━━━━━ Dataset records ━━━━━

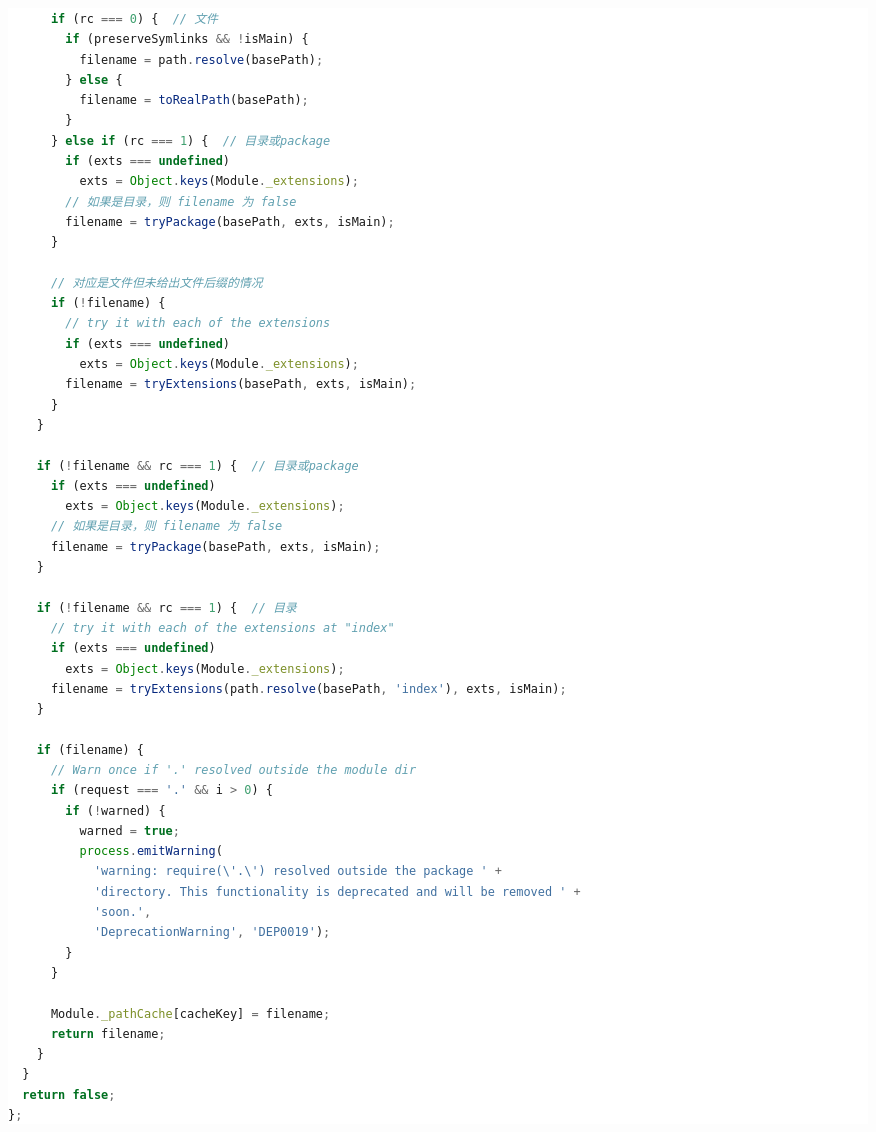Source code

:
 ```js
      if (rc === 0) {  // 文件
        if (preserveSymlinks && !isMain) {
          filename = path.resolve(basePath);
        } else {
          filename = toRealPath(basePath);
        }
      } else if (rc === 1) {  // 目录或package
        if (exts === undefined)
          exts = Object.keys(Module._extensions);
        // 如果是目录，则 filename 为 false
        filename = tryPackage(basePath, exts, isMain);
      }

      // 对应是文件但未给出文件后缀的情况
      if (!filename) {
        // try it with each of the extensions
        if (exts === undefined)
          exts = Object.keys(Module._extensions);
        filename = tryExtensions(basePath, exts, isMain);
      }
    }

    if (!filename && rc === 1) {  // 目录或package
      if (exts === undefined)
        exts = Object.keys(Module._extensions);
      // 如果是目录，则 filename 为 false
      filename = tryPackage(basePath, exts, isMain);
    }

    if (!filename && rc === 1) {  // 目录
      // try it with each of the extensions at "index"
      if (exts === undefined)
        exts = Object.keys(Module._extensions);
      filename = tryExtensions(path.resolve(basePath, 'index'), exts, isMain);
    }

    if (filename) {
      // Warn once if '.' resolved outside the module dir
      if (request === '.' && i > 0) {
        if (!warned) {
          warned = true;
          process.emitWarning(
            'warning: require(\'.\') resolved outside the package ' +
            'directory. This functionality is deprecated and will be removed ' +
            'soon.',
            'DeprecationWarning', 'DEP0019');
        }
      }

      Module._pathCache[cacheKey] = filename;
      return filename;
    }
  }
  return false;
};
```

━━━━━

Output nothing except an exact copy of the records above, with the images left out.

▸ **Finished exercise**:
Source code

:
 ```js
      if (rc === 0) {  // 文件
        if (preserveSymlinks && !isMain) {
          filename = path.resolve(basePath);
        } else {
          filename = toRealPath(basePath);
        }
      } else if (rc === 1) {  // 目录或package
        if (exts === undefined)
          exts = Object.keys(Module._extensions);
        // 如果是目录，则 filename 为 false
        filename = tryPackage(basePath, exts, isMain);
      }

      // 对应是文件但未给出文件后缀的情况
      if (!filename) {
        // try it with each of the extensions
        if (exts === undefined)
          exts = Object.keys(Module._extensions);
        filename = tryExtensions(basePath, exts, isMain);
      }
    }

    if (!filename && rc === 1) {  // 目录或package
      if (exts === undefined)
        exts = Object.keys(Module._extensions);
      // 如果是目录，则 filename 为 false
      filename = tryPackage(basePath, exts, isMain);
    }

    if (!filename && rc === 1) {  // 目录
      // try it with each of the extensions at "index"
      if (exts === undefined)
        exts = Object.keys(Module._extensions);
      filename = tryExtensions(path.resolve(basePath, 'index'), exts, isMain);
    }

    if (filename) {
      // Warn once if '.' resolved outside the module dir
      if (request === '.' && i > 0) {
        if (!warned) {
          warned = true;
          process.emitWarning(
            'warning: require(\'.\') resolved outside the package ' +
            'directory. This functionality is deprecated and will be removed ' +
            'soon.',
            'DeprecationWarning', 'DEP0019');
        }
      }

      Module._pathCache[cacheKey] = filename;
      return filename;
    }
  }
  return false;
};
```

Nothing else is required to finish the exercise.